Initiée par le gouvernement guinéen, à travers son ministère des mines et de la géologie, cette Journée vise à maximiser l’impact des activités minières sur les populations riveraines.

Ayant pour but freiner l’exploitation sauvage des zones aurifères, cette journée se veut aussi un forum des échanges permettant de recenser les réflexions sur les choix à faire, les décisions idoines à prendre dans un contexte de réforme globale.

L’objectif est de prendre en compte le caractère sensible et complexe de domaine d’activité ancestrale d’une partie de la Guinée et d’en cerner les défis techniques et sociologiques.

En d’autres termes, cette initiative du Président de la République d’organiser viserait, entre autres, à s’assurer que la relance en cours et les réformes concernant ce domaine se poursuivent dans le cadre d’une concertation inclusive préalable.
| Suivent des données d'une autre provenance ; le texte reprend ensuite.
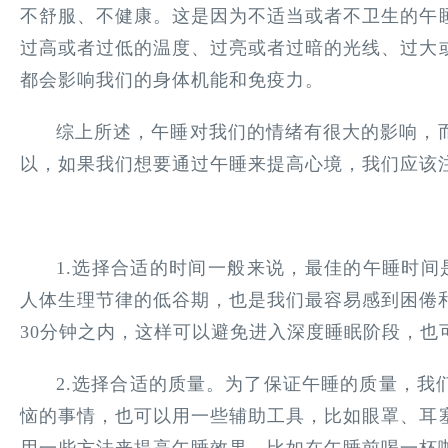
不舒服、不健康。这是因为不适当或者不卫生的午
过高或者过低的温度、过亮或者过暗的光线、过大
都会影响我们的身体机能和免疫力。
综上所述，午睡对我们的情绪有很大的影响，
以，如果我们想要通过午睡来提高心境，我们应该
1.选择合适的时间一般来说，最佳的午睡时间
人体生理节律的低谷期，也是我们最容易感到困倦和
30分钟之内，这样可以避免进入深度睡眠阶段，也
2.选择合适的质量。为了保证午睡的质量，我
恼的事情，也可以用一些辅助工具，比如眼罩、耳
Depuis l’apparition de l’or en Haute Guinée, cette région est prise d’assaut par une horde d’exploitants locaux provenant des pays frontaliers.

Conséquence immédiate, c’est la résurgence des conflits frontaliers entre des citoyens guinéens et des ressortissants maliens autour d’un lopin de terres d’un côté, et de l’autre, l’éboulement des mines sur les exploitants.

A ces deux problèmes, s’ajoutent également la ruée des agriculteurs, des élèves, vers l’exploitation artisanale des mines d’or dans des concessions détenues légalement par des sociétés aurifères étrangères.

Au total, 2 000 à 2 500 personnes travaillant dans le domaine de l’orpaillage seront mobilisées à partir des zones d’orpaillage des préfectures de Dinguiraye, Kankan, Kouroussa, Mandiana et Siguiri, les quatre principales préfectures aurifères de la région.

Après avoir identifié et affectés de sites de l’orpaillage dont 5 à Mandiana et 4 à Siguiri choisis comme zones pilotes, un protocole d’accord doit être signé entre une Banque de la place, l’État et les Orpailleurs afin d’assurer le financement à crédit.